WHAT YOU SHOULD DO
Put all of the following lines into a numbered list, omitting any blank lines.

PROVIDED DATA
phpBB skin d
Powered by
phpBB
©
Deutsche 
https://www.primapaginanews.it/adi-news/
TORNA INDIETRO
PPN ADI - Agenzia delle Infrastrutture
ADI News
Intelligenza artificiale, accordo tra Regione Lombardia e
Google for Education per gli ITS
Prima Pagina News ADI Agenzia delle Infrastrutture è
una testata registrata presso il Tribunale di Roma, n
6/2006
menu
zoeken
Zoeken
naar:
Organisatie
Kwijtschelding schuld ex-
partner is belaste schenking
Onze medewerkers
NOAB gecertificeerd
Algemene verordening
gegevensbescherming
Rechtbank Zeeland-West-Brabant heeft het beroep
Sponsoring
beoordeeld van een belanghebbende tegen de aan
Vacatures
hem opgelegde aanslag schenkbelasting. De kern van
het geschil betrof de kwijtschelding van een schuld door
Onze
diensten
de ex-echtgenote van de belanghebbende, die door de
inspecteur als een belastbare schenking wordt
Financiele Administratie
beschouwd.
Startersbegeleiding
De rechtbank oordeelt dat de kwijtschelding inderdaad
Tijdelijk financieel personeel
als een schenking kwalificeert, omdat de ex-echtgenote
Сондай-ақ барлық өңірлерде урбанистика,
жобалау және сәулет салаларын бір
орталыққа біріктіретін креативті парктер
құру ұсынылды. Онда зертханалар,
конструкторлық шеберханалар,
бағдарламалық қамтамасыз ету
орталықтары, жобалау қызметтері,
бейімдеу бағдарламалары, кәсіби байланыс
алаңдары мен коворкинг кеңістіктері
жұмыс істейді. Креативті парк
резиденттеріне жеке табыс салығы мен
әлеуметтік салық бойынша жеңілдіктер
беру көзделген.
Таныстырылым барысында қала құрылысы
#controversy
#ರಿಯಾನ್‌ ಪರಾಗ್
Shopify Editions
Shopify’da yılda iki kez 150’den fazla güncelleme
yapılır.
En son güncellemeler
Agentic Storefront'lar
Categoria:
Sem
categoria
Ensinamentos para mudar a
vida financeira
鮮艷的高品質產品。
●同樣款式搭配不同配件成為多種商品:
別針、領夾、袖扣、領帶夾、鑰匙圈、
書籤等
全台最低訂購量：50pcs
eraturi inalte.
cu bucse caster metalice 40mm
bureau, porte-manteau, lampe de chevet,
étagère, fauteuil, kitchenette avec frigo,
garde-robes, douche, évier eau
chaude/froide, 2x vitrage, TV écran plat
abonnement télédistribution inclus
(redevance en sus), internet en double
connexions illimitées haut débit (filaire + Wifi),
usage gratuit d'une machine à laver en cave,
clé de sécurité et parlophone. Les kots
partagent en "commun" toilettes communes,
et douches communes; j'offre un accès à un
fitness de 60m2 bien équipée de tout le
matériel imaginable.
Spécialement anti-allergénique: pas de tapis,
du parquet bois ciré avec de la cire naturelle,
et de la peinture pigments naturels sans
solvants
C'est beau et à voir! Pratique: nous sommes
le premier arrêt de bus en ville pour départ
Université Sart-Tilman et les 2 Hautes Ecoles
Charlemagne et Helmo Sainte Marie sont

EXERCISE SOLUTION
1. phpBB skin d
2. Powered by
3. phpBB
4. ©
5. Deutsche 
6. https://www.primapaginanews.it/adi-news/
7. TORNA INDIETRO
8. PPN ADI - Agenzia delle Infrastrutture
9. ADI News
10. Intelligenza artificiale, accordo tra Regione Lombardia e
11. Google for Education per gli ITS
12. Prima Pagina News ADI Agenzia delle Infrastrutture è
13. una testata registrata presso il Tribunale di Roma, n
14. 6/2006
15. menu
16. zoeken
17. Zoeken
18. naar:
19. Organisatie
20. Kwijtschelding schuld ex-
21. partner is belaste schenking
22. Onze medewerkers
23. NOAB gecertificeerd
24. Algemene verordening
25. gegevensbescherming
26. Rechtbank Zeeland-West-Brabant heeft het beroep
27. Sponsoring
28. beoordeeld van een belanghebbende tegen de aan
29. Vacatures
30. hem opgelegde aanslag schenkbelasting. De kern van
31. het geschil betrof de kwijtschelding van een schuld door
32. Onze
33. diensten
34. de ex-echtgenote van de belanghebbende, die door de
35. inspecteur als een belastbare schenking wordt
36. Financiele Administratie
37. beschouwd.
38. Startersbegeleiding
39. De rechtbank oordeelt dat de kwijtschelding inderdaad
40. Tijdelijk financieel personeel
41. als een schenking kwalificeert, omdat de ex-echtgenote
42. Сондай-ақ барлық өңірлерде урбанистика,
43. жобалау және сәулет салаларын бір
44. орталыққа біріктіретін креативті парктер
45. құру ұсынылды. Онда зертханалар,
46. конструкторлық шеберханалар,
47. бағдарламалық қамтамасыз ету
48. орталықтары, жобалау қызметтері,
49. бейімдеу бағдарламалары, кәсіби байланыс
50. алаңдары мен коворкинг кеңістіктері
51. жұмыс істейді. Креативті парк
52. резиденттеріне жеке табыс салығы мен
53. әлеуметтік салық бойынша жеңілдіктер
54. беру көзделген.
55. Таныстырылым барысында қала құрылысы
56. #controversy
57. #ರಿಯಾನ್‌ ಪರಾಗ್
58. Shopify Editions
59. Shopify’da yılda iki kez 150’den fazla güncelleme
60. yapılır.
61. En son güncellemeler
62. Agentic Storefront'lar
63. Categoria:
64. Sem
65. categoria
66. Ensinamentos para mudar a
67. vida financeira
68. 鮮艷的高品質產品。
69. ●同樣款式搭配不同配件成為多種商品:
70. 別針、領夾、袖扣、領帶夾、鑰匙圈、
71. 書籤等
72. 全台最低訂購量：50pcs
73. eraturi inalte.
74. cu bucse caster metalice 40mm
75. bureau, porte-manteau, lampe de chevet,
76. étagère, fauteuil, kitchenette avec frigo,
77. garde-robes, douche, évier eau
78. chaude/froide, 2x vitrage, TV écran plat
79. abonnement télédistribution inclus
80. (redevance en sus), internet en double
81. connexions illimitées haut débit (filaire + Wifi),
82. usage gratuit d'une machine à laver en cave,
83. clé de sécurité et parlophone. Les kots
84. partagent en "commun" toilettes communes,
85. et douches communes; j'offre un accès à un
86. fitness de 60m2 bien équipée de tout le
87. matériel imaginable.
88. Spécialement anti-allergénique: pas de tapis,
89. du parquet bois ciré avec de la cire naturelle,
90. et de la peinture pigments naturels sans
91. solvants
92. C'est beau et à voir! Pratique: nous sommes
93. le premier arrêt de bus en ville pour départ
94. Université Sart-Tilman et les 2 Hautes Ecoles
95. Charlemagne et Helmo Sainte Marie sont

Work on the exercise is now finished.